» **ASSIGNMENT**
Search the entries below for "that". Report each line where it occurs.

----- DATASET ENTRIES -----

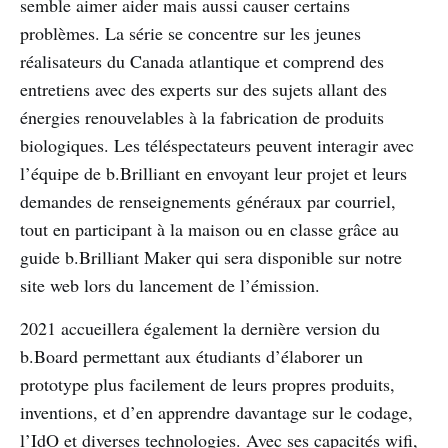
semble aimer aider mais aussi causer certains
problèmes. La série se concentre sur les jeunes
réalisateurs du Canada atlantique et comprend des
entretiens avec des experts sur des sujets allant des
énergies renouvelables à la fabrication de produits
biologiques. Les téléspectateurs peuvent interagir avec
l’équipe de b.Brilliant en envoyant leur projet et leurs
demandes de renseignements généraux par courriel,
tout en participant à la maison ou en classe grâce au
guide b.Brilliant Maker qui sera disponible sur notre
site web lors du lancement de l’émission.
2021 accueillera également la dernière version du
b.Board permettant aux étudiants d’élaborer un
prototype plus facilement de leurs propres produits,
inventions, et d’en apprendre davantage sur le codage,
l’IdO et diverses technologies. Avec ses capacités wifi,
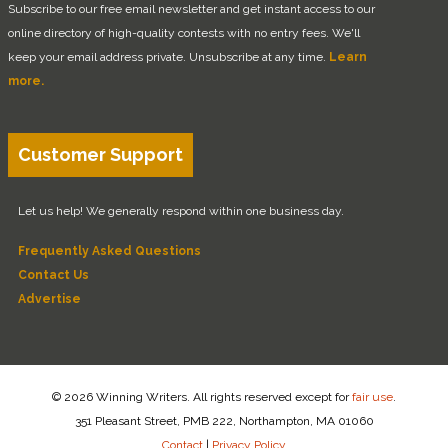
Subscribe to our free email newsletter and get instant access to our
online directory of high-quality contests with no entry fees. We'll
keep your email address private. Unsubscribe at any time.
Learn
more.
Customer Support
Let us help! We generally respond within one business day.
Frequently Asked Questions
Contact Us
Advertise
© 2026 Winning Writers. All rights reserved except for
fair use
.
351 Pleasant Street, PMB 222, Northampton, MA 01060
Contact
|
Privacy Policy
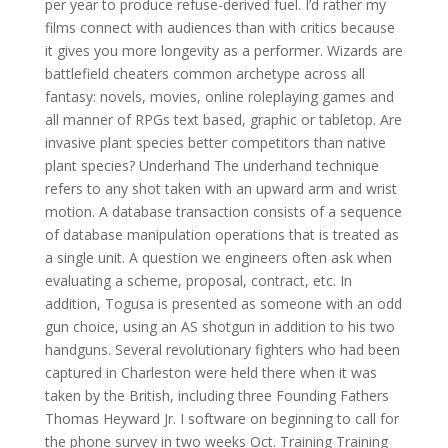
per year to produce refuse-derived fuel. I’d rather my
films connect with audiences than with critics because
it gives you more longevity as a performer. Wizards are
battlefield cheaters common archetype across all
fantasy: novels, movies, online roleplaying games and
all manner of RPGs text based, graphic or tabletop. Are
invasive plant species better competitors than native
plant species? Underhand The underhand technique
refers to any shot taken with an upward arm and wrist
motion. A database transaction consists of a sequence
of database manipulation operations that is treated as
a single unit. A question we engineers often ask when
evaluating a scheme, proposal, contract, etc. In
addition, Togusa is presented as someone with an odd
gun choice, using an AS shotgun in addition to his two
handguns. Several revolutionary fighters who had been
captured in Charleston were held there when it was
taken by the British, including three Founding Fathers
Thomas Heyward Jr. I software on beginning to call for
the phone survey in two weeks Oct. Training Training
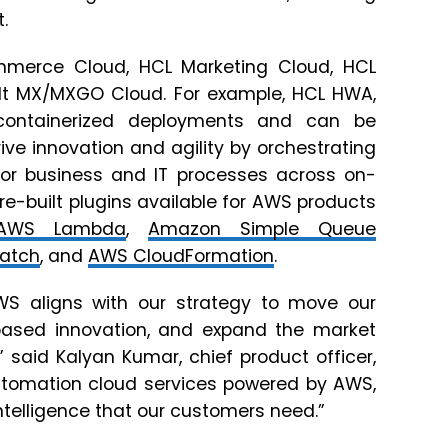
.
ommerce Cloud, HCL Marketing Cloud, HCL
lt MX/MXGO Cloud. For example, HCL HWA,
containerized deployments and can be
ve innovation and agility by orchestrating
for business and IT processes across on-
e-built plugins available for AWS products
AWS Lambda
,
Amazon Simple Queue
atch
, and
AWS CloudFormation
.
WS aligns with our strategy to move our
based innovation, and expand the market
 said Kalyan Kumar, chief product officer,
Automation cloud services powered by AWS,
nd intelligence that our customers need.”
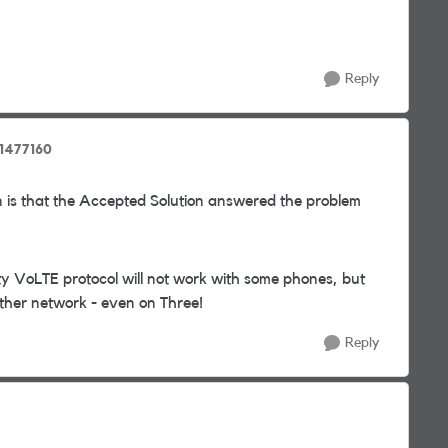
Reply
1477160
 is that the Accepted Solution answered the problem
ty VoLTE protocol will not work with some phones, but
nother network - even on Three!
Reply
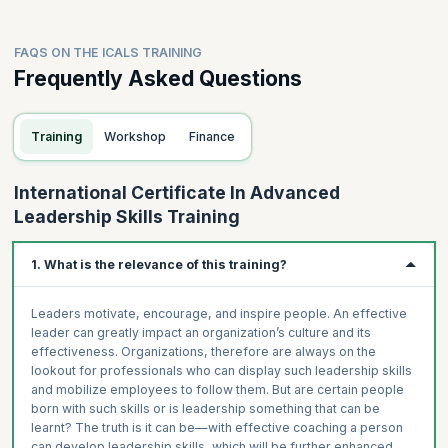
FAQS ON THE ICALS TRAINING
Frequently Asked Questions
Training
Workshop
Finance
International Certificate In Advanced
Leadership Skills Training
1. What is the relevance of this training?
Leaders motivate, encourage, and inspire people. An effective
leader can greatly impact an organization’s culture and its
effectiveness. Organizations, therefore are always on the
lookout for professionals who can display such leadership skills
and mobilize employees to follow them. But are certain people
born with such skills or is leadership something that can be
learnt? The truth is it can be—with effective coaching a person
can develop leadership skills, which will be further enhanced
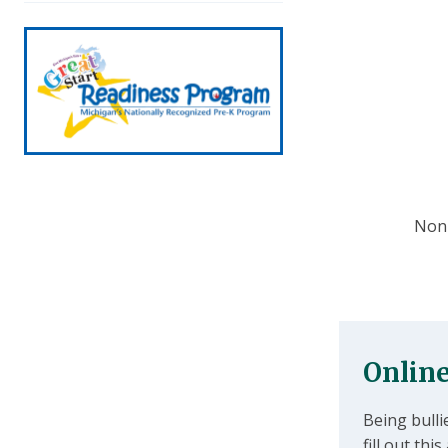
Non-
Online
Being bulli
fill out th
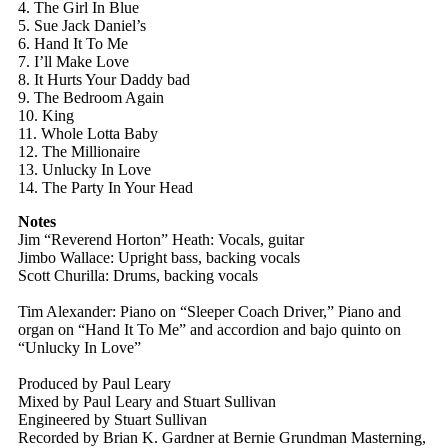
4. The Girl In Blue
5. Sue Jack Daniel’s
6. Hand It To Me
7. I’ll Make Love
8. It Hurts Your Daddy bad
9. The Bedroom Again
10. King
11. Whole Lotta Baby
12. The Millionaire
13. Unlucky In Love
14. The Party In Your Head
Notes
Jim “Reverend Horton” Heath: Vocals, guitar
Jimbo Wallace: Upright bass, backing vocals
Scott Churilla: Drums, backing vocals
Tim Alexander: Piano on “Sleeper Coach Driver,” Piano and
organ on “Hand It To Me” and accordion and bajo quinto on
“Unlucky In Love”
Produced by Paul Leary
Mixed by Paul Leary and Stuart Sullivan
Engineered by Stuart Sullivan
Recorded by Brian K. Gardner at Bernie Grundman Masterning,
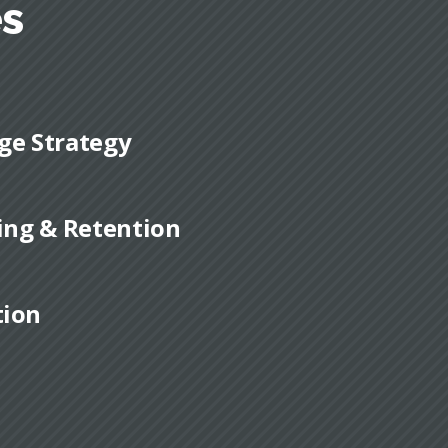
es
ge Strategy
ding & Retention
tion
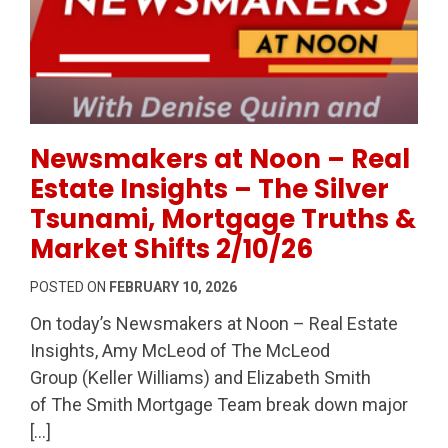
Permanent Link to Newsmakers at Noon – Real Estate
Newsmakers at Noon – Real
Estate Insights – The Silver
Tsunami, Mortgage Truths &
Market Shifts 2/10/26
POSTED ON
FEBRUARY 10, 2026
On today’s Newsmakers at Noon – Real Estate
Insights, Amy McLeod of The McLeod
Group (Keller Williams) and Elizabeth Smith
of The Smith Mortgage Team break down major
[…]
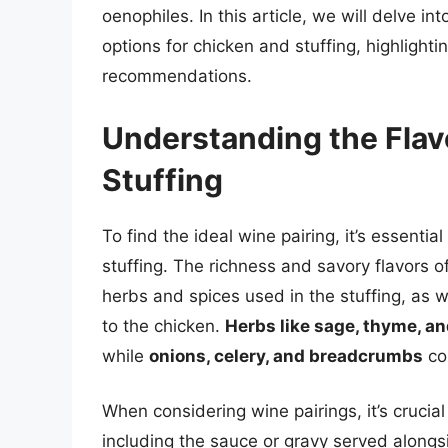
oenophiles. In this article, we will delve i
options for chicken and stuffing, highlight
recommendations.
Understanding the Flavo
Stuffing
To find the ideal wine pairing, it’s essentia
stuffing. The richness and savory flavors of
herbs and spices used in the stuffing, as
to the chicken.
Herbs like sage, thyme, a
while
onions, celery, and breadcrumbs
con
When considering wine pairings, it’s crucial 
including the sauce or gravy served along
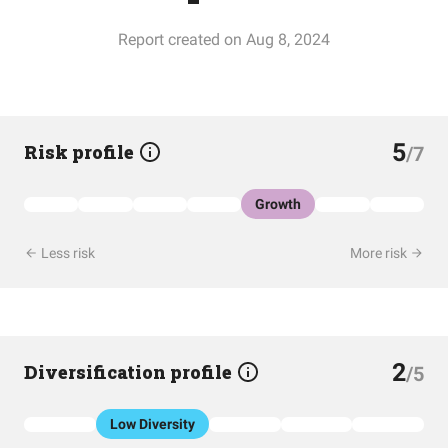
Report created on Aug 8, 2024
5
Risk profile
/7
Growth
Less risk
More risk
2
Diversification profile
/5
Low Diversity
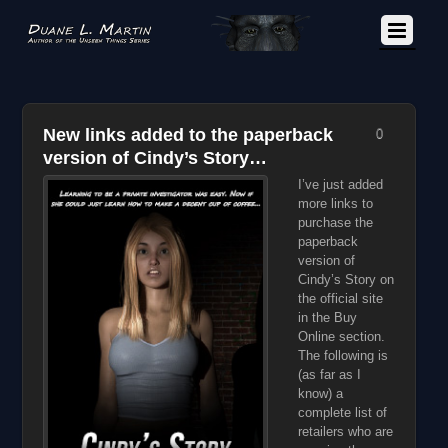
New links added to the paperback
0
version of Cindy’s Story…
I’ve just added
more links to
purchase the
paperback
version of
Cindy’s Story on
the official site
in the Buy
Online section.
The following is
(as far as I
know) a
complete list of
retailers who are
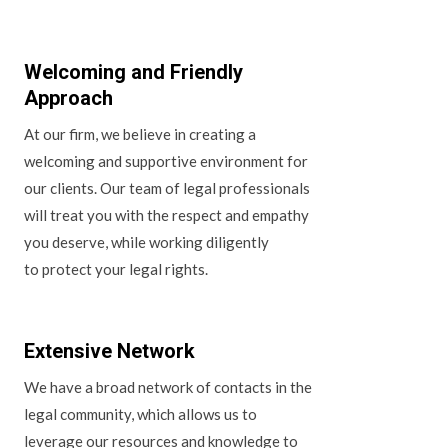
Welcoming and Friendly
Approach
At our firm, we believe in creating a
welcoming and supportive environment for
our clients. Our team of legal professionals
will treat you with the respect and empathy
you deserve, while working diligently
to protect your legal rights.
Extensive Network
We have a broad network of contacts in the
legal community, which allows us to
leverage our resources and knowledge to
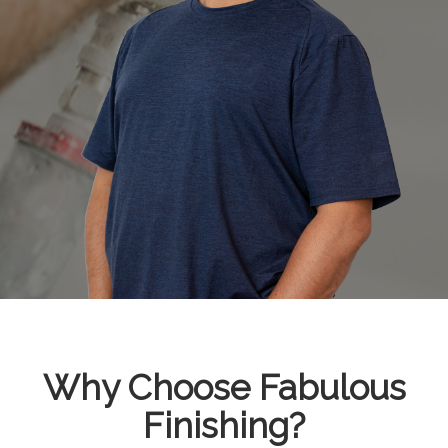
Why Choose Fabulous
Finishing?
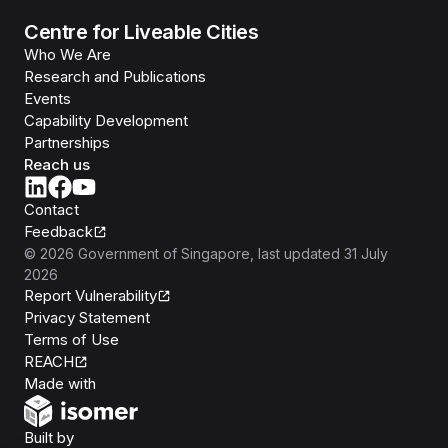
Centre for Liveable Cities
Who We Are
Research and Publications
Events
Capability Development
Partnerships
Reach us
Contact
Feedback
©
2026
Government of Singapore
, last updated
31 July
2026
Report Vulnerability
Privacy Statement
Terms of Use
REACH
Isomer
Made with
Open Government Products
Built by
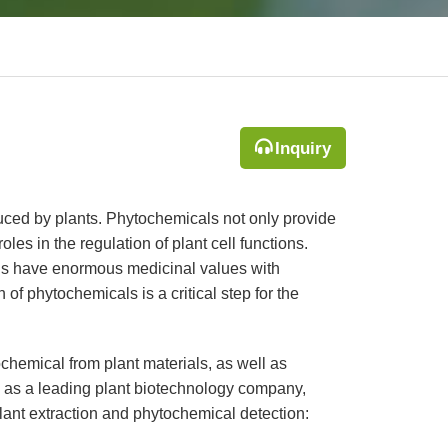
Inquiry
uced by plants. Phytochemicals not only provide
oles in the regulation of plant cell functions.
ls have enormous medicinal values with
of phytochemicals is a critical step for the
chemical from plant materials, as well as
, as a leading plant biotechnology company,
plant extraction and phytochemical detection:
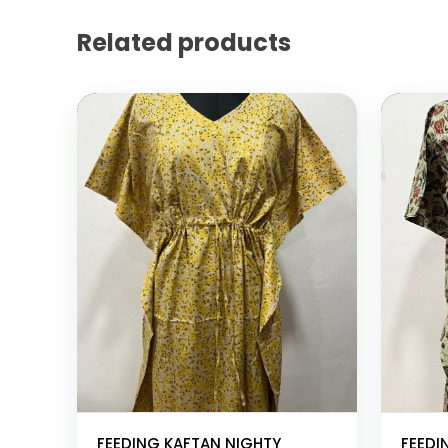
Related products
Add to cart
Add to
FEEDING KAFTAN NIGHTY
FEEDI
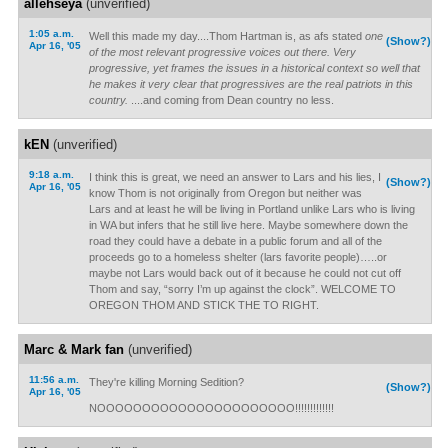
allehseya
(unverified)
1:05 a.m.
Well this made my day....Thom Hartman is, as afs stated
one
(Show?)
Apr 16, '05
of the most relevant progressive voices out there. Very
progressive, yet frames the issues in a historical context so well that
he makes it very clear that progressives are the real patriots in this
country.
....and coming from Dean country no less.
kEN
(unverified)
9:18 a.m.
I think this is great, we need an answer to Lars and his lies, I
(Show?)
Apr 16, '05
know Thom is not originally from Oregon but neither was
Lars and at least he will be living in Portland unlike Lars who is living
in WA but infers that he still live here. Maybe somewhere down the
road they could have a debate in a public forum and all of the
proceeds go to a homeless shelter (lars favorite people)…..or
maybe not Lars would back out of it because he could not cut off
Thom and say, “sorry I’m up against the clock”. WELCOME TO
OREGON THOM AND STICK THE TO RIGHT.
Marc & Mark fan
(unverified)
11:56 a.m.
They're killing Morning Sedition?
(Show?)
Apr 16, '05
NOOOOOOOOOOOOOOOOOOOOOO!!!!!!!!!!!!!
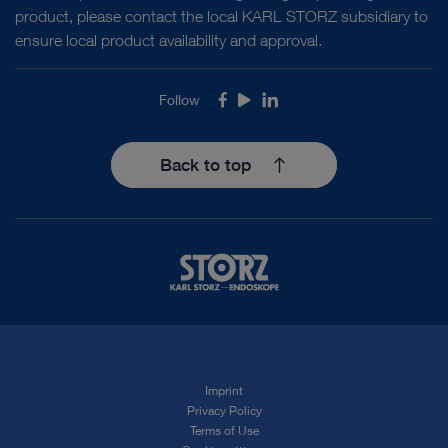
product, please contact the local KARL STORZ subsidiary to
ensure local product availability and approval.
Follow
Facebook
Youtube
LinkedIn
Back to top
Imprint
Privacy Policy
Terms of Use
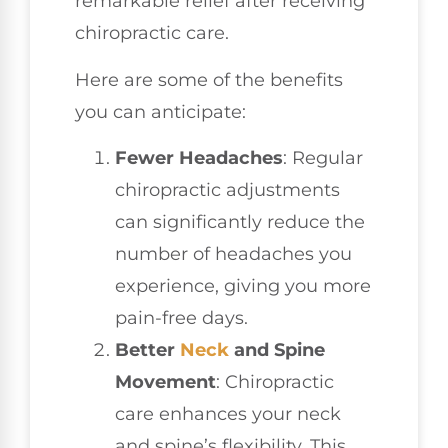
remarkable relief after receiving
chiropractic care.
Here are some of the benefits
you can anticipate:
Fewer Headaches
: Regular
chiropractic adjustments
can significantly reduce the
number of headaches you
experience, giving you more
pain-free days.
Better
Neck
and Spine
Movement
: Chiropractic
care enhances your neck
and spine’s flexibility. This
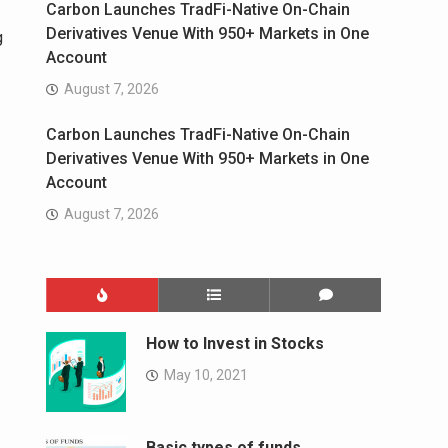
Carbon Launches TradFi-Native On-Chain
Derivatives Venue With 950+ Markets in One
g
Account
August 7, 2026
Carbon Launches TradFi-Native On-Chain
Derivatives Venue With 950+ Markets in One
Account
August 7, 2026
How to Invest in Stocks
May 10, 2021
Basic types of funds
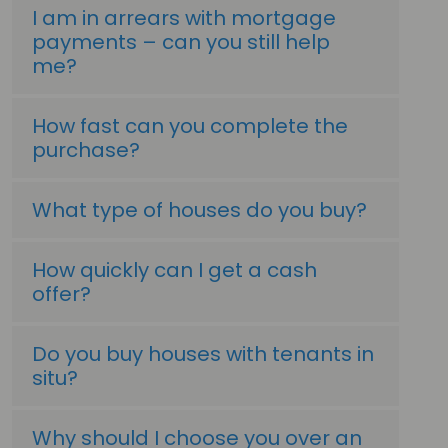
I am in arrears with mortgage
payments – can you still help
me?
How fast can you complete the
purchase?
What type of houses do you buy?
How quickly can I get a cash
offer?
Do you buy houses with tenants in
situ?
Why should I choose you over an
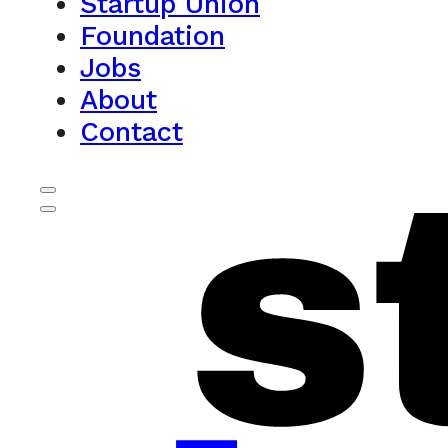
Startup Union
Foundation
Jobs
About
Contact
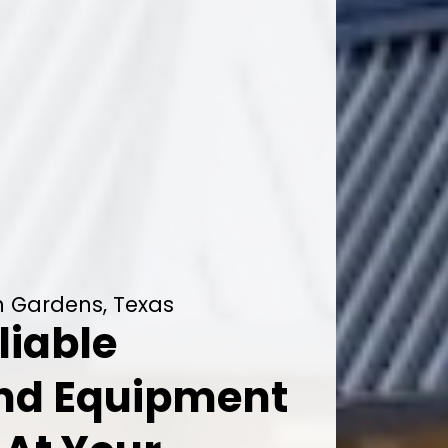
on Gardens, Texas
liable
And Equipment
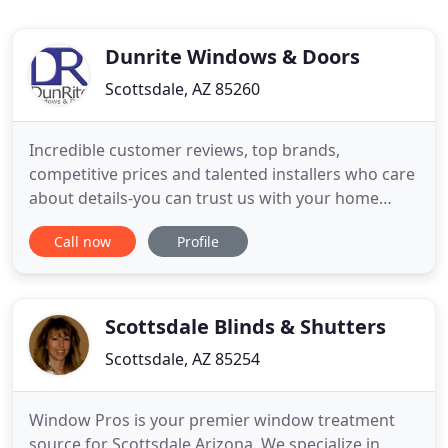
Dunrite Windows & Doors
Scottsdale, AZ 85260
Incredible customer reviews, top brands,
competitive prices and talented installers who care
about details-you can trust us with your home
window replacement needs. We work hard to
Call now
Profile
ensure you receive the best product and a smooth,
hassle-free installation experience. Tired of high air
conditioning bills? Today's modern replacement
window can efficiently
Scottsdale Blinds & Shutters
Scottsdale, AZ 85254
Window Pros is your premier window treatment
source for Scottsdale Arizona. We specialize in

-----

» **ANSWER SECTION**
of database manipulation operations that is treated as
nd intelligence that our customers need.”
 is that the Accepted Solution answered the problem
born with such skills or is leadership something that can be
progressive, yet frames the issues in a historical context so well that
he makes it very clear that progressives are the real patriots in this
in WA but infers that he still live here. Maybe somewhere down the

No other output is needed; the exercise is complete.